Looking after our veteran community is the responsibility of the entire nation, Australia’s first civilian casualty in Afghanistan said in Springwood today [Sunday].
David Savage AM was delivering the address at the Blue Mountains Vietnam Veterans and Associated Forces Memorial Day at Springwood Cenotaph.
He said understanding of the plight of our veterans has changed since World War I and World War II, which involved the whole community.
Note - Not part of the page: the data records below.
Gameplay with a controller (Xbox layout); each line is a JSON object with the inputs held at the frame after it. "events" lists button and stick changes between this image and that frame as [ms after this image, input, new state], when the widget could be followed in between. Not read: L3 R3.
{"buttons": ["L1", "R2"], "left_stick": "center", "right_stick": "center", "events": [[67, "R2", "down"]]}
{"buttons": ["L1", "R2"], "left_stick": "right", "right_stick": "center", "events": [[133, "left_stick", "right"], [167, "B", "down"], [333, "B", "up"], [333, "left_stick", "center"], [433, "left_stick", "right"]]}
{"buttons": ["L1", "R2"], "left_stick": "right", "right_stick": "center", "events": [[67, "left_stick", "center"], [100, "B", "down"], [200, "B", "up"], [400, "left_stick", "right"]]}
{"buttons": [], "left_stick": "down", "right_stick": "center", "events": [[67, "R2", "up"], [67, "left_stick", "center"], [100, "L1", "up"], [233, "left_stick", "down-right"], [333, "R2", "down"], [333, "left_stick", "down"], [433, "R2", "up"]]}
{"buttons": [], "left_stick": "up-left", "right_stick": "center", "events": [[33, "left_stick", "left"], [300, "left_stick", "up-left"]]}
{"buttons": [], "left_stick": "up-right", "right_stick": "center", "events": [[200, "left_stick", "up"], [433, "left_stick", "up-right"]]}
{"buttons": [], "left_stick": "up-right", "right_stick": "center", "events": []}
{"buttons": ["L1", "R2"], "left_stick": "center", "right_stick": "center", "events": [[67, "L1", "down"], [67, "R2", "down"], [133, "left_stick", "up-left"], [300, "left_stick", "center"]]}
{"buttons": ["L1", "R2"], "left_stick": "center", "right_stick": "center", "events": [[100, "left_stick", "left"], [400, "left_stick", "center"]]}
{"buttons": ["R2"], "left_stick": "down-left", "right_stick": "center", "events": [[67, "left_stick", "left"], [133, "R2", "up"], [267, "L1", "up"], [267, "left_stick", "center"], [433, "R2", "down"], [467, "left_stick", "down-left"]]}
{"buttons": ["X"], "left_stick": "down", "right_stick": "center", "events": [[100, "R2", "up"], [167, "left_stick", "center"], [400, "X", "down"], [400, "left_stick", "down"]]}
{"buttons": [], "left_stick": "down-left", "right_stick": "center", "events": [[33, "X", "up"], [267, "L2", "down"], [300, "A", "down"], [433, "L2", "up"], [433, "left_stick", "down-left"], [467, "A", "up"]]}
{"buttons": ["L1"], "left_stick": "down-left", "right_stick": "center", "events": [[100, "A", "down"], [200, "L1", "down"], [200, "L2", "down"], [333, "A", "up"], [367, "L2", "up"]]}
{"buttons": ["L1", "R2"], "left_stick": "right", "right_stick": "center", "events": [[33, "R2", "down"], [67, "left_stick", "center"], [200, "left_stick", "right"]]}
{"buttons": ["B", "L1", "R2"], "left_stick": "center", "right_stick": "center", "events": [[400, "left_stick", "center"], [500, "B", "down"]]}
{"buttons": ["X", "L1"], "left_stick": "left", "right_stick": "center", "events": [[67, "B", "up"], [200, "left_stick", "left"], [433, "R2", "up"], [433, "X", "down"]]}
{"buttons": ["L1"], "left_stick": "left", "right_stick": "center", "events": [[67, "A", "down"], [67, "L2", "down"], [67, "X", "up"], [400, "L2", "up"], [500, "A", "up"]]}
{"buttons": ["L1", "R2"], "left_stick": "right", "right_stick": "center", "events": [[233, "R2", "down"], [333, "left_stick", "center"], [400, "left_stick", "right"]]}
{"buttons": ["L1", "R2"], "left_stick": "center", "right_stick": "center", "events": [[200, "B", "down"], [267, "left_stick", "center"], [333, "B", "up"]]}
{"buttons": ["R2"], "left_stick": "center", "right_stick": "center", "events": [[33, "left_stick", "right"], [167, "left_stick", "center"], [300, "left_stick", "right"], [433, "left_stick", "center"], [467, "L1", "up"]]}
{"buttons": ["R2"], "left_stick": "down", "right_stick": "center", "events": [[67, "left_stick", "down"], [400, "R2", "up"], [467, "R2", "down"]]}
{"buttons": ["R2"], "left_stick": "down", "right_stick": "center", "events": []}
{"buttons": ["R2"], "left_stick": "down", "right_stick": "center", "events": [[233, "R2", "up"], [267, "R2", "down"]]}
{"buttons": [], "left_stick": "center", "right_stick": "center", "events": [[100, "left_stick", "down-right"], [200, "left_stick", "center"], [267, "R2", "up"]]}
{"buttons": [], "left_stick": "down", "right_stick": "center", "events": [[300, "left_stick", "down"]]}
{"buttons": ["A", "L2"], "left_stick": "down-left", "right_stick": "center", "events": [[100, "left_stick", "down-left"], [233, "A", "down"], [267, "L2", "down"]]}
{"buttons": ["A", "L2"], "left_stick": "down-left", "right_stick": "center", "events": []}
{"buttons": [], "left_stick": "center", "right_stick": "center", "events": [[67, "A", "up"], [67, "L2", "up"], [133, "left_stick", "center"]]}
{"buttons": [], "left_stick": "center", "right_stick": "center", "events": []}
“However from Vietnam on, subsequent conflicts have only really affected those who have been deployed and their family and friends. Perhaps this has been why there has been some detachment or disconnect between the community and veterans, resulting in a lack of support for those who have served,” he said. “We have to change this. The Australian community as a whole needs to take ownership and responsibility for our veteran community. In effect, we need more than our mates to watch our backs. We need everyone to engage and effectively extend that sense of mateship to help cover our vets' backs.”
Mr Savage was in Afghanistan as an aid worker in 2012 when he was the victim of an attack while walking back to his base with a 16-man US security detail.
“We were only about 60 metres from the base when a 12-year-old boy dressed in white robes infiltrated my security detail and when the boy was only three metres from my back, detonated a suicide vest he was wearing underneath his robes,” he said.
“I was blown 10 metres in the air and I had 64 ball bearings enter me. I was wounded everywhere except my right arm.”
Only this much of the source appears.